__GOAL 1__. In the post below about fixing an OPDA unit, what reason does it give for Mobilgrease 28 having a wide temperature range? Answer in one to three sentences.
__GOAL 2__. In the post below about fixing an OPDA unit, what did the aviation mechanic find when he tore into his OPDA to check the wear?

__SELECTED EXCERPT__.
Thanks again for all your work and research on this deal.
Honestly JB I really don't have the answer to that. When I fix a OPDA unit for someone (local only already had PM's asking about mailing me a OPDA) I pull the factory plug and drill a small hole in the bushing into the bore then get a grub screw with red locktite and plug the factory fill hole.

Then on the side near the label I drill only into the "grease reservoir" not through the bushing into the bore and tap and install a zerk.

As they say on the 10 O'Clock news, in a recent development one of my friends that I did a OPDA fix for is a aviation mechanic stopped by about an hr ago.

He brought me a couple of tubes of special grease he has been using since I rebuilt his OPDA 20K miles ago. He recently tore into his OPDA to check the wear and found zero traces of wear on the upper bushing with this new grease.

The grease is made by Mobil and its called "Mobilgrease 28". Its aviation grade grease that they use for things like screw jacks that extend the flags and landing gear. Because of the type of service it sees its got a wide temp range.

__EXTRACTED RECORDS__.
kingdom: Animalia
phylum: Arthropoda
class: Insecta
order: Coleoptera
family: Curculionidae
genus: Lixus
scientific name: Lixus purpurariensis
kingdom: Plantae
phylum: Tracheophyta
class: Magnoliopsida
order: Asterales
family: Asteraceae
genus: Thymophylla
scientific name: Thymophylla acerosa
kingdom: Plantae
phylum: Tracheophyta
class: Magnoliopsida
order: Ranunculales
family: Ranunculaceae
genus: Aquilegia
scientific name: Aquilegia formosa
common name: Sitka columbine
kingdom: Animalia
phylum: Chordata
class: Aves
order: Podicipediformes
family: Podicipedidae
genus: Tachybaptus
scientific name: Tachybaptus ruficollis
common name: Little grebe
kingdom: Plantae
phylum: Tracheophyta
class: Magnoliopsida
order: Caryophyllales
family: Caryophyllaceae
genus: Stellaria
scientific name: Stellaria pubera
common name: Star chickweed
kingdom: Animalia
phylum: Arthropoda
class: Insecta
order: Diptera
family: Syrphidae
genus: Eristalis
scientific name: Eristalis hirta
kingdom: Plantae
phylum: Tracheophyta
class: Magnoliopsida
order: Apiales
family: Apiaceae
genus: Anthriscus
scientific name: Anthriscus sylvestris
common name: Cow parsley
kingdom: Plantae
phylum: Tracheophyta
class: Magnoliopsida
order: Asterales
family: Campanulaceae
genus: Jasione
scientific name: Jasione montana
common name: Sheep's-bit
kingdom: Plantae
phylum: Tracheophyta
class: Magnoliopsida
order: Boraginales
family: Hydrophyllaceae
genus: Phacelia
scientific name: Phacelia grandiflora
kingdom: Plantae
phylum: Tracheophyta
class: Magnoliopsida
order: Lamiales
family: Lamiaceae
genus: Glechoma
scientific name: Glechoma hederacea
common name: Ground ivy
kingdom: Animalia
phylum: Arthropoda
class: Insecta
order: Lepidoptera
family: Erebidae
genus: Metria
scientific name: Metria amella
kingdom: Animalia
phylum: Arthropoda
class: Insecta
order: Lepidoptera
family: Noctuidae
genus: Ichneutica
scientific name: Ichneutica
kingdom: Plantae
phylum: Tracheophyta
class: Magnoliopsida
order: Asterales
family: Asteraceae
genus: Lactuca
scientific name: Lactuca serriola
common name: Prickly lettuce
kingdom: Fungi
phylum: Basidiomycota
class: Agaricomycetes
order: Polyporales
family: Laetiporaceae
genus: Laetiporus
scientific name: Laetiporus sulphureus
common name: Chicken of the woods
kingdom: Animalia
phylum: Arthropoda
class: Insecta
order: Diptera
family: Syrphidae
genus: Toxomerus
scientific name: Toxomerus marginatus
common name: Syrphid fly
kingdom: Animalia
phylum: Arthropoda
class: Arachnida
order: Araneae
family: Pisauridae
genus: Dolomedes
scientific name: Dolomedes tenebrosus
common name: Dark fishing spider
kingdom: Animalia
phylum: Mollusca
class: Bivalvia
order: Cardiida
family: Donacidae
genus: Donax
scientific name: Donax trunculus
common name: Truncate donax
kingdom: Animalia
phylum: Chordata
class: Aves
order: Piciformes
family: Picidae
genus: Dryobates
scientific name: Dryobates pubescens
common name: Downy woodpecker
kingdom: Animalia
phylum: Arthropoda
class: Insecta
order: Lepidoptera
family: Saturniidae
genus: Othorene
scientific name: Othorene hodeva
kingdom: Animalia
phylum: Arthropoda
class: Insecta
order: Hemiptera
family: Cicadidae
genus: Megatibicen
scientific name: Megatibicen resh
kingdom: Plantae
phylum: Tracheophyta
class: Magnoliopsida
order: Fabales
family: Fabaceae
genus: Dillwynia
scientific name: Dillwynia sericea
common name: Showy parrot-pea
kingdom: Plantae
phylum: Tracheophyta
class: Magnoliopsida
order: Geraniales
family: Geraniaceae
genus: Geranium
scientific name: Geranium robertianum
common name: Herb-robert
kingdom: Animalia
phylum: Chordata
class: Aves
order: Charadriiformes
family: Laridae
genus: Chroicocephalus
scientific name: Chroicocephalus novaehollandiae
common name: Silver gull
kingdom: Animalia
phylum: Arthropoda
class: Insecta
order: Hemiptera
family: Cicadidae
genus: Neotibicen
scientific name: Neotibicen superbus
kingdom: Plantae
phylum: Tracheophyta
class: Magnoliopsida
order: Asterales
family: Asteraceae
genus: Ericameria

__SOLUTION 1__. Mobilgrease 28 is an aviation-grade grease used in parts such as the screw jacks for landing gear. The type of service it sees in that role is why it has a wide temperature range.

__SOLUTION 2__. He found zero traces of wear on the upper bushing.